При этих словах священник остановился, вздохнул, и затем продолжал:
– Чувствуя себя на половину очарованным, я попробовал было уцепиться за что-нибудь, чтобы удержаться от падения. Я припомнил все козни, которые уже прежде строил мне Сатана. Создание, которое я видел перед собою, обладало тою нечеловеческой красотою, источником которой могут быть только небо или ад. Это не была простая женщина, созданная из глыбы земли и слабо освещенная изнутри мерцающими лучами женской души. Это был ангел, но ангел тьмы, ангел пламени, а не ангел света. Размышляя об этом, я увидел возле тебя козу, эту принадлежность ведьм, которая глядела на меня, оскалив зубы; полуденное солнце, освещая ее позолоченные рога, придавало им огненный отлив. Тогда я убедился в том, что все это – не что иное, как козни Сатаны, и для меня не оставалось ни малейшего мнения в том, что ты явилась прямо из ада, для того, чтобы погубить меня, и это убеждение засело в моей голове.
При этих словах священник прямо взглянул в лицо узницы и холодно прибавил:
– Да, я до сих пор в этом убежден… Однако, чары твои производили свое действие; от твоей пляски у меня закружилась голова, я чувствовал, как порча проникает в мое тело; все лучшие побуждения стали мало-помалу глохнуть в моей душе и, подобно людям замерзающим, я, засыпая, испытывал какое-то приятное ощущение. Вдруг ты запела. Что мне, несчастному, оставалось делать? Пение твое еще очаровательнее, чем пляска. Я хотел бежать, но это оказалось невозможным. Я был пригвожден, я точно врос в землю; мне казалось, будто я по колено вошел в мраморные плиты пола. Приходилось оставаться до конца. Ноги мои были точно льдины, а голова моя горела. Наконец, ты, быть может, сжалилась надо мною, ты перестала петь и ушла. Отблеск очаровательного видения, звуки волшебном музыки мало-помалу исчезли из моих глаз и из моего слуха, и я опустился на подоконник более слабый и более неподвижный, чем статуя, поваленная со своего пьедестала. Меня пробудил звон к вечерне. Я встал, я убежал от окна, но, увы! во мне что-то упало, что уже не могло приподняться, во мне засело что-то такое, от чего я не мог убежать.
Он опять замолчал и, немного погодя, продолжал:
– Да, начиная с этого дня, я перестал сам себя узнавать. Я хотел было пустить в ход всевозможные средства, и усиленные научные занятия, и молитву, и труд, и книги. Все было тщетно! Я убедился, до чего наука бессильна, когда к ней приступаешь с головой, отуманенной страстью! Знаешь ли ты, что я с тех пор постоянно видел перед собою, между глазами моими и книгой? Тебя, твою тень, твой светлый образ, который в один злосчастный день мелькнул перед моими взорами! Но только этот образ был уже иначе освещен: он был темен, мрачен и туманен, подобно тем черным кругам, которые надолго остаются в глазах неосторожного человека, осмелившегося некоторое время пристально смотреть на солнце.

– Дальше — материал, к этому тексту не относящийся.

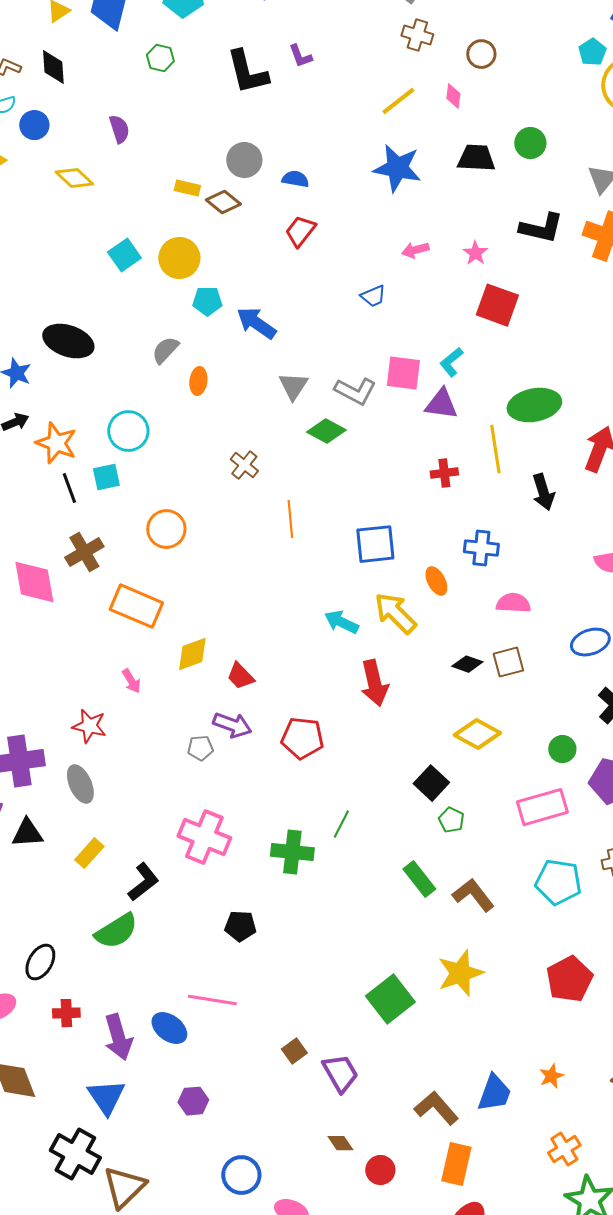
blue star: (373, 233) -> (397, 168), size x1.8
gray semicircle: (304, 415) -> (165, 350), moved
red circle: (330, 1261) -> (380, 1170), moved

Не имея сил освободиться от него, слыша постоянно твою песнь, отдававшуюся у меня в ушах, видя постоянно твои ножки пляшущими на моем молитвеннике, чувствуя тебя постоянно подле себя, даже во сне, я пожелал во что бы то ни стало, снова увидеть тебя, прикоснуться к тебе, узнать, кто ты такая, убедиться в том, что ты действительно похожа на тот идеальный образ, который запечатлелся в душе моей, а то, пожалуй, и разбить мечту мою при виде действительности. Во всяком случае, я надеялся на то, что новое впечатление изгладит первое, тем более, что это первое впечатление сделалось для меня невыносимым. Итак, я стал повсюду искать тебя и, наконец, снова тебя увидел. Но, к несчастию моему, увидев тебя во второй раз, я пожелал видеть тебя тысячу раз, видеть тебя без конца. С тех пор, – да и как остановиться на этой адской наклонной плоскости, – с тех пор я уже не принадлежал сам себе. Демон привязал один конец нитки к моим крыльям, другой – к твоим ногам. Я сделался таким же бродягой, как и ты. Я поджидал тебя под воротами, я подстерегал тебя на перекрестках, я следил за тобою с высоты моей башни. И каждый вечер я возвращался в свою келью более очарованный, более околдованный, более отчаянный, более погибший, чем накануне.